▶ **Task data**:
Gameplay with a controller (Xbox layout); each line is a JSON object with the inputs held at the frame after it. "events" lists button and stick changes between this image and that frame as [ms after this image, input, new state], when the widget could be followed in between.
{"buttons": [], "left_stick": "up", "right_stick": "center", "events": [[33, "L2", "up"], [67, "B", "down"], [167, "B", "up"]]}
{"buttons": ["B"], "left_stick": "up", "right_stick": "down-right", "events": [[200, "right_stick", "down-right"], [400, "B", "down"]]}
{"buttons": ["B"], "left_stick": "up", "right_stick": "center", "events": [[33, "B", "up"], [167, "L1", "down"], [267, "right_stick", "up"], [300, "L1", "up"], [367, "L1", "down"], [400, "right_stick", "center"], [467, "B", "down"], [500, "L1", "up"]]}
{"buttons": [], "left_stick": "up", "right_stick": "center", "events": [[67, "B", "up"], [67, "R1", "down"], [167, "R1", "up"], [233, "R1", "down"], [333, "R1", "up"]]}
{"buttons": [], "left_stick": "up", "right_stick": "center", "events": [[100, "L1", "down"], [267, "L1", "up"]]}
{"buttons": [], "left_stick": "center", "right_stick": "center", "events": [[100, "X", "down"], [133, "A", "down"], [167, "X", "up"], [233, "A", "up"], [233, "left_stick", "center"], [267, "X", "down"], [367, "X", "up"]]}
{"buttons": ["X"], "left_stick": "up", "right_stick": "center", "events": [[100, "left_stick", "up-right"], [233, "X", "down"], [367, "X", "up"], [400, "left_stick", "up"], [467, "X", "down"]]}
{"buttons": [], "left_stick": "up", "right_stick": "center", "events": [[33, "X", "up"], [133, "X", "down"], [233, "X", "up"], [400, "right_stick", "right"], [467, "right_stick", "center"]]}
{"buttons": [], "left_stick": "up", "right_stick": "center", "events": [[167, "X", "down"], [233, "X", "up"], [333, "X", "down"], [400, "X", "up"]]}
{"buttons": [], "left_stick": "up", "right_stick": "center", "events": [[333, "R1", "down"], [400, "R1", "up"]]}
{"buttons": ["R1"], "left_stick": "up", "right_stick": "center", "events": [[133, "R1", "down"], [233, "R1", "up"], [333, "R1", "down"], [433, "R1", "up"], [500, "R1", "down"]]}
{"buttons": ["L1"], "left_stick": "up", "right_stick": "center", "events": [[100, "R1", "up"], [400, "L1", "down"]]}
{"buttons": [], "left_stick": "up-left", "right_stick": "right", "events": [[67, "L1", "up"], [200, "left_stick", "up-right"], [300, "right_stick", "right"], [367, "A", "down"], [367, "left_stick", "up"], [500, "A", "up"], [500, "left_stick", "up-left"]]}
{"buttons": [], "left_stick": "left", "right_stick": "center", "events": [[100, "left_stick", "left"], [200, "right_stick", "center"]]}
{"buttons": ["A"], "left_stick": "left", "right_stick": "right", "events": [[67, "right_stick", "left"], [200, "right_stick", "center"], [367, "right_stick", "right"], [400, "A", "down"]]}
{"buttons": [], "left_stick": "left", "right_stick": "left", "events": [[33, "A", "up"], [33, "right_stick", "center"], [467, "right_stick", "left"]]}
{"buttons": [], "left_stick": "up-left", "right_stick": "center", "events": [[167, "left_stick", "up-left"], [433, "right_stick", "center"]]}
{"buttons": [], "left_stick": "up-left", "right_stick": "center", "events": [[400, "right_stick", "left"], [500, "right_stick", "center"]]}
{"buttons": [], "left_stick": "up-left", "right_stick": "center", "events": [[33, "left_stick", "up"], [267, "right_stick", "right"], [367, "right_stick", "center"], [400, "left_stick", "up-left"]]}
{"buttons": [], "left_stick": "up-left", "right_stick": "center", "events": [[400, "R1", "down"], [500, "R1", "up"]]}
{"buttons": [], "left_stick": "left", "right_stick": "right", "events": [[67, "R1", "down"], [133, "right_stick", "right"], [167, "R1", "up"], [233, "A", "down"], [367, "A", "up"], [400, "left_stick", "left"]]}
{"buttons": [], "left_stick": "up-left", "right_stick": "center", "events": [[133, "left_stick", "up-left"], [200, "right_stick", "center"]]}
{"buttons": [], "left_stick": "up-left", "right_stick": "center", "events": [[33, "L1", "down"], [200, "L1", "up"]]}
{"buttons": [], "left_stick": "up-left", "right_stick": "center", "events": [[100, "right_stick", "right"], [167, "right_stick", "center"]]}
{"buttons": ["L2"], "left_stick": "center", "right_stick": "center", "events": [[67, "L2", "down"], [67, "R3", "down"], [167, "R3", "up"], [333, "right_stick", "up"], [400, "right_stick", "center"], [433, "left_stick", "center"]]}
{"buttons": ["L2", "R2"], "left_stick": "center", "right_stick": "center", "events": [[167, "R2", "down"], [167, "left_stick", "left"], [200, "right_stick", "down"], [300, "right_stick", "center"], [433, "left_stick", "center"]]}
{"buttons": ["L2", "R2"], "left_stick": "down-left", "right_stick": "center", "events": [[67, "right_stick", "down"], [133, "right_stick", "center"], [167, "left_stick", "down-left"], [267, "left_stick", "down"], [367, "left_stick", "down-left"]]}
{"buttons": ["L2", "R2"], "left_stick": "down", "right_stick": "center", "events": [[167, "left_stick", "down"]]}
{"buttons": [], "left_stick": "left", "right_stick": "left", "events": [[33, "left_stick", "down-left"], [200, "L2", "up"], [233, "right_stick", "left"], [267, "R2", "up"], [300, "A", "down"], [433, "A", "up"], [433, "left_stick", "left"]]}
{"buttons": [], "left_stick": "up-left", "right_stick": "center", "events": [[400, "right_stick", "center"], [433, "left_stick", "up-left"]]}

▶ **Task objective**: The full set of records must be transcribed character for character.

▶ **Answer to the exercise**:
Gameplay with a controller (Xbox layout); each line is a JSON object with the inputs held at the frame after it. "events" lists button and stick changes between this image and that frame as [ms after this image, input, new state], when the widget could be followed in between.
{"buttons": [], "left_stick": "up", "right_stick": "center", "events": [[33, "L2", "up"], [67, "B", "down"], [167, "B", "up"]]}
{"buttons": ["B"], "left_stick": "up", "right_stick": "down-right", "events": [[200, "right_stick", "down-right"], [400, "B", "down"]]}
{"buttons": ["B"], "left_stick": "up", "right_stick": "center", "events": [[33, "B", "up"], [167, "L1", "down"], [267, "right_stick", "up"], [300, "L1", "up"], [367, "L1", "down"], [400, "right_stick", "center"], [467, "B", "down"], [500, "L1", "up"]]}
{"buttons": [], "left_stick": "up", "right_stick": "center", "events": [[67, "B", "up"], [67, "R1", "down"], [167, "R1", "up"], [233, "R1", "down"], [333, "R1", "up"]]}
{"buttons": [], "left_stick": "up", "right_stick": "center", "events": [[100, "L1", "down"], [267, "L1", "up"]]}
{"buttons": [], "left_stick": "center", "right_stick": "center", "events": [[100, "X", "down"], [133, "A", "down"], [167, "X", "up"], [233, "A", "up"], [233, "left_stick", "center"], [267, "X", "down"], [367, "X", "up"]]}
{"buttons": ["X"], "left_stick": "up", "right_stick": "center", "events": [[100, "left_stick", "up-right"], [233, "X", "down"], [367, "X", "up"], [400, "left_stick", "up"], [467, "X", "down"]]}
{"buttons": [], "left_stick": "up", "right_stick": "center", "events": [[33, "X", "up"], [133, "X", "down"], [233, "X", "up"], [400, "right_stick", "right"], [467, "right_stick", "center"]]}
{"buttons": [], "left_stick": "up", "right_stick": "center", "events": [[167, "X", "down"], [233, "X", "up"], [333, "X", "down"], [400, "X", "up"]]}
{"buttons": [], "left_stick": "up", "right_stick": "center", "events": [[333, "R1", "down"], [400, "R1", "up"]]}
{"buttons": ["R1"], "left_stick": "up", "right_stick": "center", "events": [[133, "R1", "down"], [233, "R1", "up"], [333, "R1", "down"], [433, "R1", "up"], [500, "R1", "down"]]}
{"buttons": ["L1"], "left_stick": "up", "right_stick": "center", "events": [[100, "R1", "up"], [400, "L1", "down"]]}
{"buttons": [], "left_stick": "up-left", "right_stick": "right", "events": [[67, "L1", "up"], [200, "left_stick", "up-right"], [300, "right_stick", "right"], [367, "A", "down"], [367, "left_stick", "up"], [500, "A", "up"], [500, "left_stick", "up-left"]]}
{"buttons": [], "left_stick": "left", "right_stick": "center", "events": [[100, "left_stick", "left"], [200, "right_stick", "center"]]}
{"buttons": ["A"], "left_stick": "left", "right_stick": "right", "events": [[67, "right_stick", "left"], [200, "right_stick", "center"], [367, "right_stick", "right"], [400, "A", "down"]]}
{"buttons": [], "left_stick": "left", "right_stick": "left", "events": [[33, "A", "up"], [33, "right_stick", "center"], [467, "right_stick", "left"]]}
{"buttons": [], "left_stick": "up-left", "right_stick": "center", "events": [[167, "left_stick", "up-left"], [433, "right_stick", "center"]]}
{"buttons": [], "left_stick": "up-left", "right_stick": "center", "events": [[400, "right_stick", "left"], [500, "right_stick", "center"]]}
{"buttons": [], "left_stick": "up-left", "right_stick": "center", "events": [[33, "left_stick", "up"], [267, "right_stick", "right"], [367, "right_stick", "center"], [400, "left_stick", "up-left"]]}
{"buttons": [], "left_stick": "up-left", "right_stick": "center", "events": [[400, "R1", "down"], [500, "R1", "up"]]}
{"buttons": [], "left_stick": "left", "right_stick": "right", "events": [[67, "R1", "down"], [133, "right_stick", "right"], [167, "R1", "up"], [233, "A", "down"], [367, "A", "up"], [400, "left_stick", "left"]]}
{"buttons": [], "left_stick": "up-left", "right_stick": "center", "events": [[133, "left_stick", "up-left"], [200, "right_stick", "center"]]}
{"buttons": [], "left_stick": "up-left", "right_stick": "center", "events": [[33, "L1", "down"], [200, "L1", "up"]]}
{"buttons": [], "left_stick": "up-left", "right_stick": "center", "events": [[100, "right_stick", "right"], [167, "right_stick", "center"]]}
{"buttons": ["L2"], "left_stick": "center", "right_stick": "center", "events": [[67, "L2", "down"], [67, "R3", "down"], [167, "R3", "up"], [333, "right_stick", "up"], [400, "right_stick", "center"], [433, "left_stick", "center"]]}
{"buttons": ["L2", "R2"], "left_stick": "center", "right_stick": "center", "events": [[167, "R2", "down"], [167, "left_stick", "left"], [200, "right_stick", "down"], [300, "right_stick", "center"], [433, "left_stick", "center"]]}
{"buttons": ["L2", "R2"], "left_stick": "down-left", "right_stick": "center", "events": [[67, "right_stick", "down"], [133, "right_stick", "center"], [167, "left_stick", "down-left"], [267, "left_stick", "down"], [367, "left_stick", "down-left"]]}
{"buttons": ["L2", "R2"], "left_stick": "down", "right_stick": "center", "events": [[167, "left_stick", "down"]]}
{"buttons": [], "left_stick": "left", "right_stick": "left", "events": [[33, "left_stick", "down-left"], [200, "L2", "up"], [233, "right_stick", "left"], [267, "R2", "up"], [300, "A", "down"], [433, "A", "up"], [433, "left_stick", "left"]]}
{"buttons": [], "left_stick": "up-left", "right_stick": "center", "events": [[400, "right_stick", "center"], [433, "left_stick", "up-left"]]}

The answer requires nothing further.